I'll weight it when I get a new one.. IF I need a new one. The second half is going to remain in place and only the first half is removed. Sometime this month I should have enough for the replacement parts and labor to get it all squared away and I'll weight it then :beer:


----------



## 20v master (May 7, 2009)

:thumbup:


----------



## Chuckmeister87 (Nov 10, 2009)

Is there anyone out there with ALLDATA who can tell me the suggest time it takes to replace the driver shaft and O2 sensor? I know these mofos are overcharging me labor and I want to bring them down to the labor hours they should only be charging me for.


----------



## Marcus_Aurelius (Mar 1, 2012)

20v master said:


> Any chance you can weigh the entire driveshaft? My buddy had a custom carbon driveshaft for his 3000GT and saved ~50 lbs.
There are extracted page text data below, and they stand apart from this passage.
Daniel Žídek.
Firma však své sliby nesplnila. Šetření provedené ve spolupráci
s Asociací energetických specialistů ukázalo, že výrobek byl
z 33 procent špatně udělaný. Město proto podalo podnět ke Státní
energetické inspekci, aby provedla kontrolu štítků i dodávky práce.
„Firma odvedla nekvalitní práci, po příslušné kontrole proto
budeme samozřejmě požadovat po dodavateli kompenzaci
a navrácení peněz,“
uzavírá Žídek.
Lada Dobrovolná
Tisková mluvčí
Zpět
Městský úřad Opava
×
Granted that's a much heavier car with a more powerful drivetrain, and I don't know size comparisons to know if ours is similar, but his was a two piece style like ours with a coupling in the middle so I'm wondering if a carbon shaft would benefit us. This ones for you Eric! :laugh:


I had my car on a lift at the driveshaft shop to see what could be done. After looking at it, they said that our driveshaft is very unconventional and was designed with weight/space restrictions in mind. The heavy parts in our shafts are the joints, and they would have to remain unless going for single shaft design (they don't recommend that on the street, only a trailered car because the chances of twisting a single shaft is much greater). Conventional shafts on AWD cars are much bigger in diameter and longer (we only roll on a 96 inch wheelbase), so the weight saving won't be as drastic if attempted. It could definitely be done, but much more difficult and expensive for a lot less results. It has to be noted that the driveshaft shop don't do carbon fiber, but aluminum conversions (they did one for one of my EVO and I loved the results). 

I never got a chance to get our shaft on the scales, but I would love to have an option for our cars (especially when carbon could net more weight saving then aluminum). Adam, it is worth investigating the possibility, I guess the first step would be to find the overall weight of our shafts combined. opcorn:


----------



## 20v master (May 7, 2009)

Marcus_Aurelius said:


> Conventional shafts on AWD cars are much bigger in diameter and longer (we only roll on a 96 inch wheelbase), so the weight saving won't be as drastic if attempted.


3000GT wheelbase is only 97.2".


----------



## Marcus_Aurelius (Mar 1, 2012)

20v master said:


> 3000GT wheelbase is only 97.2".


I should have mentioned "of this era" knowing that you were part of the conversation! I wasn't looking at ancient and extinct dino stuff, where engineers had a different ideology. If you look at all the old school stuff, they are all shorter (EVO, STI, 323 GTX, Focus WRC, Corolla all-track WRC, Celica GT4, Peugot 206 WRC, VR4 3000GT, etc. of that era ). The "Theta golden ratio" of chassis building praised back then was 1.618 (wheelbase/track width). However, things changed circa 99-2001 towards increased high speed stability (fewer crashes and lawsuits), but at the expense of transition quickness and raw fun.

If you look at most platforms in the new millennium, you'll see the trend moving towards 102"+ wheelbases (except a few low production exotics), and those are the ones I was making a blanket statement about. 

Now back to working on getting a lighter 2 piece carbon driveshafts made for our platform!


----------



## 20v master (May 7, 2009)

..300ZX, RX7, etc etc. Someone weigh one please!


----------



## warranty225cpe (Dec 3, 2008)

opcorn:


----------



## Chuckmeister87 (Nov 10, 2009)

My new (used) drive shaft is coming through FedEx. 86k miles on it and a lifetime warranty for only $349 + $119(for the warranty)

FedEx says it's 25lbs, but I'll try to get a more accurate rating without the box and packaging when it gets here if you'd like. :beer:


----------